*** Opening of SOURCE TEXT ***

Saturday, July 31, 2010

Party Day

So a Prof family moving tradition -

We invite a bunch of people over right before we move. The food is generally super casual - like tonight will be pizza, veggie tray and birthday cake since tomorrow is Spouse's birthday. And everyone leaves with a gift. We have a lot of stuff we acquire over the years that we aren't going to move - outgrown toys, 1/2 a pack of little swimmers that we don't need any more, assorted items of "decor" given to us by various grad students from other countries, etc., etc.

Everyone leaves with a present.

I found some streamers we aren't going to move, so I'll put those up, too.

Friday, July 30, 2010

Priorities

So I have been thinking about ways to be more cheapity because of the cut in income we are taking to move to NewState. I've looked into The Grocery Game and getting Offspring's and my clothing at thrift stores (as well as switching from skirts/jackets to dresses for me, as Spouse and I will be sharing a fairly small closet for a least a couple of years, and they take up less space).

The space concerns are real, but I finally had an epiphany that I need to focus on my priorities, which are a) to take good care of my family and to b) get tenure. If we go on less nice vacations or keep our cars with 100,000+ miles for a few more years, we may just have to suck that up.

*** Close of SOURCE TEXT ***
*** Opening of SOURCE MATERIAL ***

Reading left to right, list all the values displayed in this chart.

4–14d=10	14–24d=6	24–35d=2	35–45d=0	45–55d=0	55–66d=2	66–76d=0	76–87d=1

*** Close of SOURCE MATERIAL ***
*** Opening of SOURCE MATERIAL ***

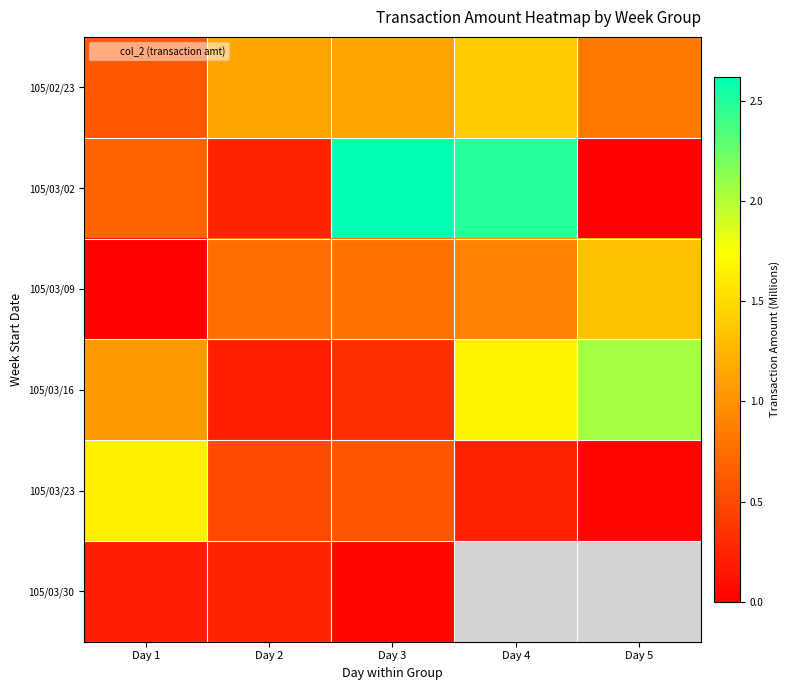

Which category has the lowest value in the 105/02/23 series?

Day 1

*** Close of SOURCE MATERIAL ***

# TASK DETAILS
Quote the full blog text verbatim. Use only the blog text as your source, not the rows.

# TASK SOLUTION
Saturday, July 31, 2010

Party Day

So a Prof family moving tradition -

We invite a bunch of people over right before we move. The food is generally super casual - like tonight will be pizza, veggie tray and birthday cake since tomorrow is Spouse's birthday. And everyone leaves with a gift. We have a lot of stuff we acquire over the years that we aren't going to move - outgrown toys, 1/2 a pack of little swimmers that we don't need any more, assorted items of "decor" given to us by various grad students from other countries, etc., etc.

Everyone leaves with a present.

I found some streamers we aren't going to move, so I'll put those up, too.

Friday, July 30, 2010

Priorities

So I have been thinking about ways to be more cheapity because of the cut in income we are taking to move to NewState. I've looked into The Grocery Game and getting Offspring's and my clothing at thrift stores (as well as switching from skirts/jackets to dresses for me, as Spouse and I will be sharing a fairly small closet for a least a couple of years, and they take up less space).

The space concerns are real, but I finally had an epiphany that I need to focus on my priorities, which are a) to take good care of my family and to b) get tenure. If we go on less nice vacations or keep our cars with 100,000+ miles for a few more years, we may just have to suck that up.